Contentions put forth by the applicant (The National Highway authority)

  1. The Act 1956 is a special law that contains the procedure for acquisition and determining the compensation by the competent authority.
  2. The Act 1956 gives power to the Central Government to appoint the arbitrator.
  3. Before the matter proceeded, the respondent applicant approached the High court of Calcutta by invoking Section 11(6) of the Act 1996 and it was untenable.
  4. The Act 1956 is a Special law inasmuch as prevail over the Act 1996, which is a general Law.
  5. In the light of the decision held in National Highways and Infrastructure Development Corporation Ltd. Vs. Prakash Chand Pradhan & Ors that the Special law always prevails over general law, the order passed by the High Court of Calcutta deserves to be quashed

Contentions put forth by the respondent (Sayedabad Tea Company Ltd)

  1. The Act 1956 paved the way for the application of the Act 1996.
  2. The Central government failed to exercise its power to appoint an arbitrator within 30 days from the date of application of the Respondent Applicant.
  3. In the light of the decision held in Deep Trading Company vs. Indian Oil Corporation and Others, the Power of the Central government to appoint the arbitrator gets forfeited when the Respondent invoked Section 11(6) of the Act 1996.
  4. There was no legal impediment for the High Court to appoint an arbitrator in as much as its finding is correct.

Findings of the Hon’ble Supreme Court

The Act 1956 is a special law. The usage of the term “subject to” found in Section 3G(6) indicates the overriding effect of the Act 1956 on the provisions of the Act 1996.

It is a well-settled principle that the Special law prevails over the general law inasmuch as the Act 1956 prevails over the Act 1996.

The respondent cannot invoke Section 11(6) of the Act 1996 and dismissed the order of the High Court of Calcutta.

Now a question may arise in the mind of readers as follows:

Perhaps, in the future, as like this, the authority vested with powers of appointing the arbitrator under any Special Law fails to do so, then what would be the remedy to the aggrieved party since the present judgment has shut the avenue for invoking Section 11(6) of the Act 1996?

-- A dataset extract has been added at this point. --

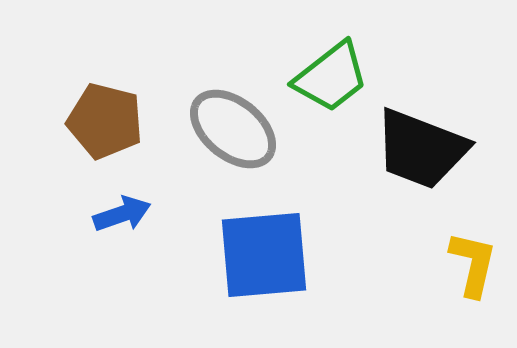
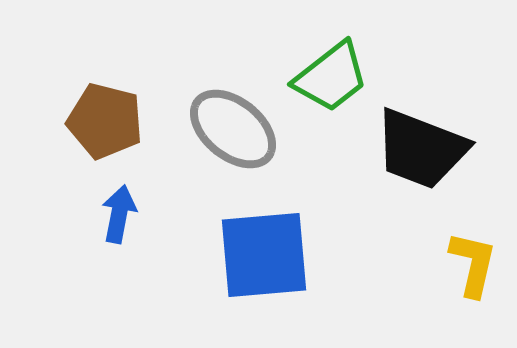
blue arrow: moved 3 px left; rotated 60 degrees counterclockwise
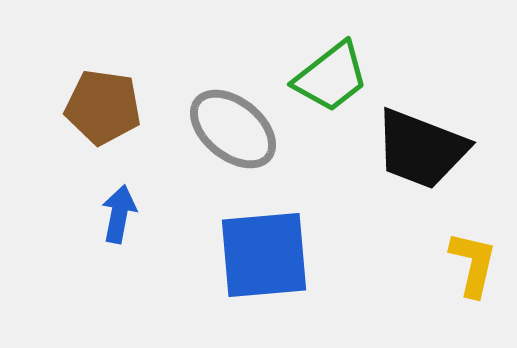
brown pentagon: moved 2 px left, 14 px up; rotated 6 degrees counterclockwise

There is a proverb that says when one door closes, another opens. Similarly, the Hon’ble apex court has rendered a solution in the very same case that the aggrieved party may knock the door of Hon’ble High Court under Article 226 or he can file a suit for the purpose

Hence in the light of the above case, we can conclude this part that the hands of Section 11(6) is not wide enough to embrace all and it has to stretch it within the allowed ambit.

Conclusion

The legislation enacts some special laws for the accomplishment of certain tasks for the welfare of the State. Hence it gives an overriding effect to such Special Acts to gear up the process as well as to attain the intended purpose. Doing so, whenever it gets stuck, the Judiciary by its interpretation lifts the clog and makes it move. In this case, Hon’ble Apex court, in line with the legal maxim “Generalibus special derogant”; special things derogate from general things emerged, has thrown light on the issue and rightly settled the matter.